The development of High Performance Computing (HPC) programs is crucial to progress in many fields of scientific endeavor. However, HPC machines are difficult to program. Effective programmers are rare because HPC code development requires individuals who are both experts in the HPC architecture and in the application domain. These problems will only increase in the future as tougher problems are attacked and more powerful (yet likely more difficult to program) HPC machines are created. To avoid problems in the future, insight is needed into the process by which codes are created in the first place. We need to understand how effective development of HPC codes currently happens, and where the problems or bottlenecks are.

Our focus is on understanding effective development practices for programs written for high performance computers. Our goal is to measure development time in both student programming and with professional expert programmers. The map above shows the sites that are collaborating with us to conduct studies.

Research Goals

Goal of the High Productivity Systems Project is to decrease the time-to-solution of programs running on High Performance Computers (HPC). In contrast to other domains time-to-solution is defined as time to develop plus time to execute a program. The research of our group is focused on time to develop HPC code. Goal of our work is to understand the development process of code executed on parallel machines to give advise to vendors (e.g. in form of prediction models) and improve learning material for HPC classes. If you like to know more about the DARPA High Productivity Computing Systems project go to: HPCS.
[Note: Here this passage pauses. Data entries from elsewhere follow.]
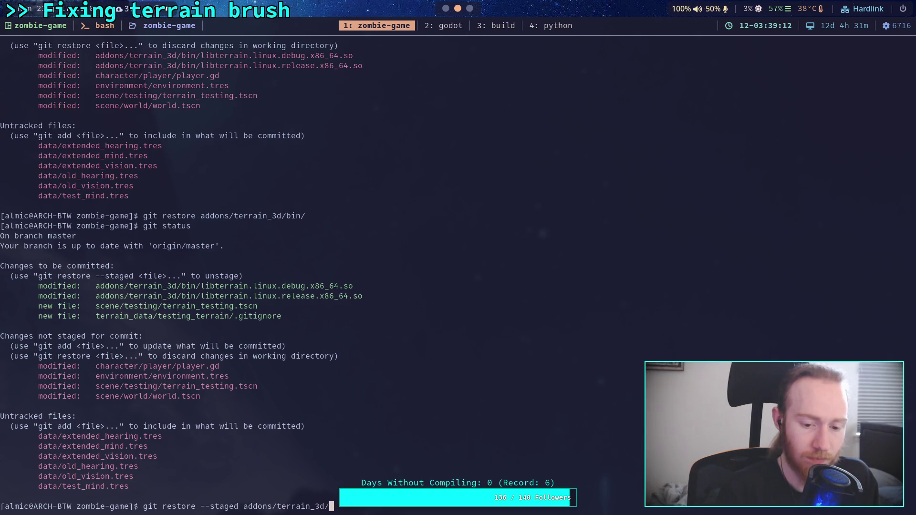
pyautogui.press('Tab')
pyautogui.press('Return')
pyautogui.write('git rest')
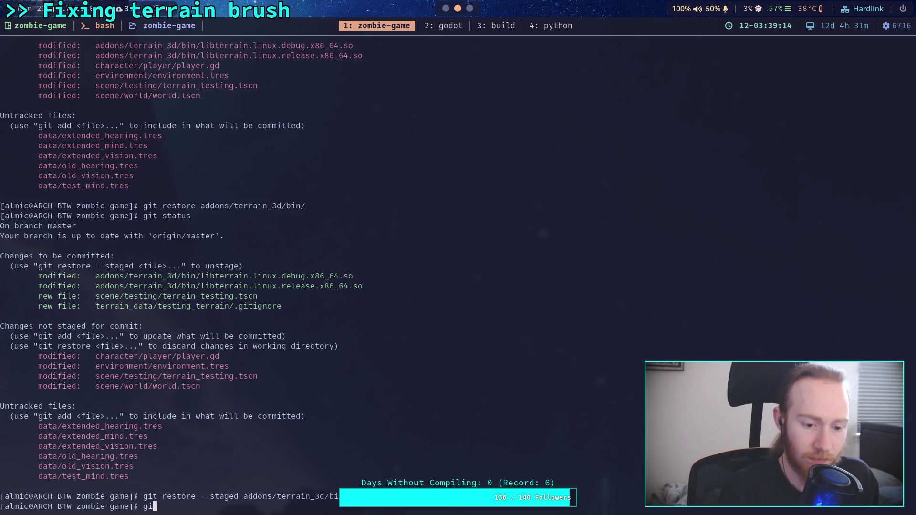
pyautogui.write('ore addons/terrain_3d/bin/')
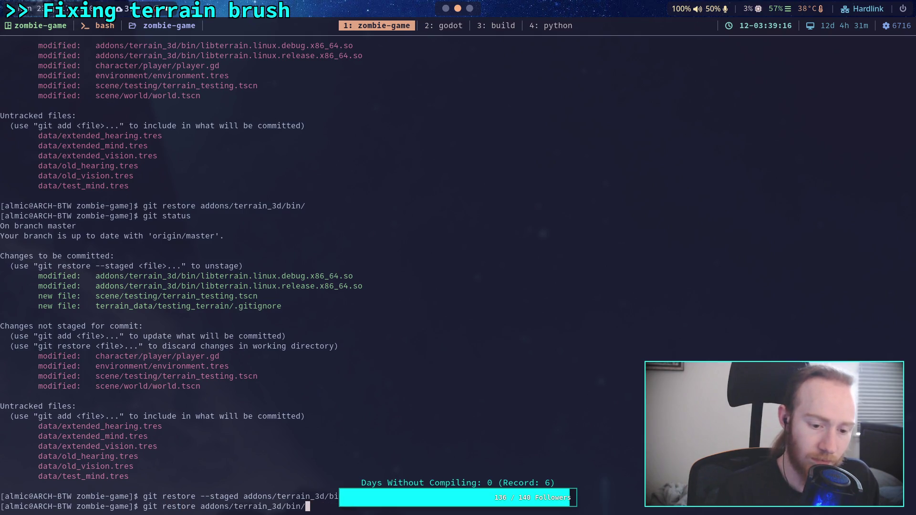
pyautogui.press('Return')
pyautogui.write('gt')
pyautogui.press('BackSpace')
pyautogui.press('BackSpace')
pyautogui.write('it status')
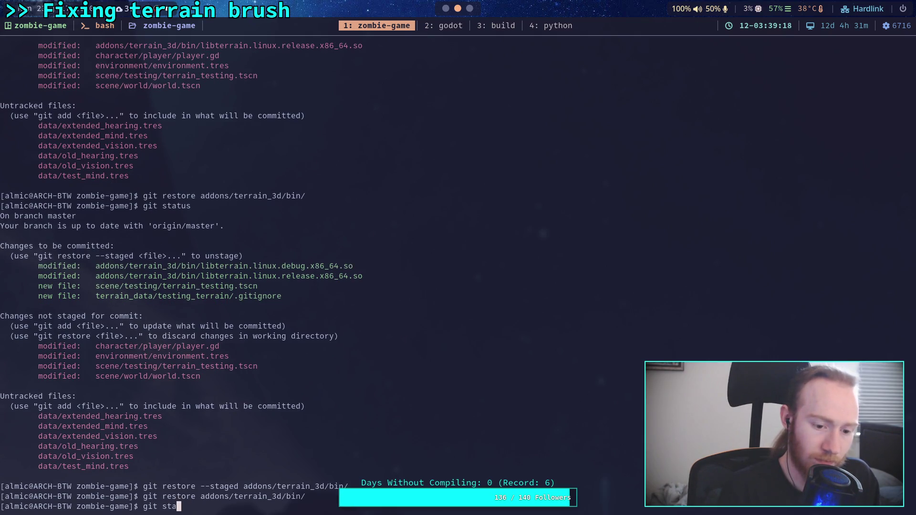
pyautogui.press('Return')
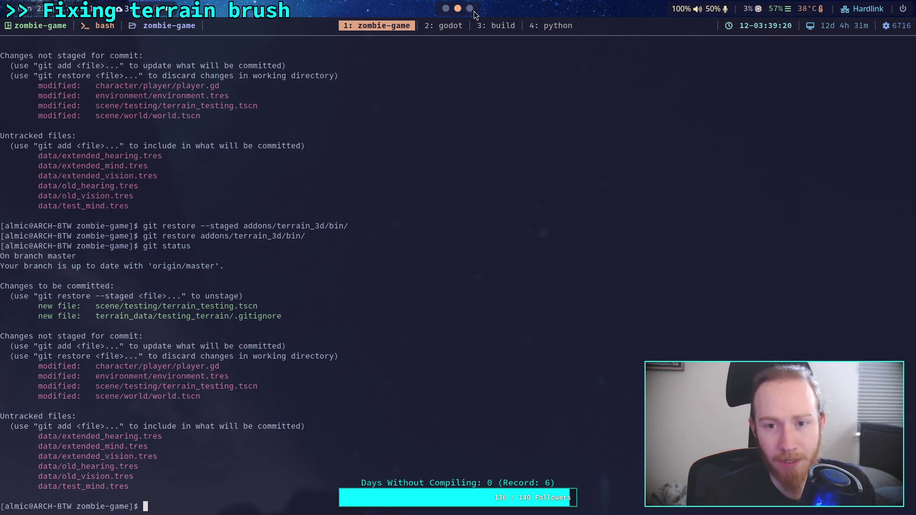
pyautogui.press('super+2')
# - Save the terrain_testing scene, return to the Project List, and select Zombie Game
pyautogui.click(48, 10)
Therefore we are conducting studies with professionals and in classroom. During these studies we are collecting large amounts of workflow data that can be analyzed afterwards to validate hypotheses, find common defects and explore different workflow styles. 

 

Research Areas

The Development Time Working group is currently working in the following research areas:

Workflows

We are analyzing the series of activities performed by developers working on HPC code to look for characteristic workflows, common patterns that can be said to characterize how people go about developing HPC codes. This information can be used to understand: if different types of developers have different working styles; on what activities most developer's time will be spent; whether there are workflows that are particularly effective for novices that could be taught to learners.

Defects

We are collecting empirical knowledge about correctness and performance defects (i.e. bugs) in the domain of HPC. Information about recurring problems in HPC development, will be made available and will be useful for better focusing debuggers and other tools, and for educating novices learning to program HPC codes.

Folklore

We are collecting common assumptions in the HPC community about how effective parallel implementations of programs are developed. We use this "folklore" as the basis for ongoing experiments, which we expect will validate or negate these assumptions. The result is a series of heuristics and guidelines with an ever-growing body of evidence that supports conclusions about the basic phenomena of HPC development. 

Productivity Modeling

In the high performance computing domain, the speed of execution of a program has typically been the primary performance metric. But productivity of the developers creating those programs is also of concern to the community. We are studying the problems of defining and measuring productivity for these machines, and creating a model of productivity that includes both a component for program performance and a component that measures the development time of the program.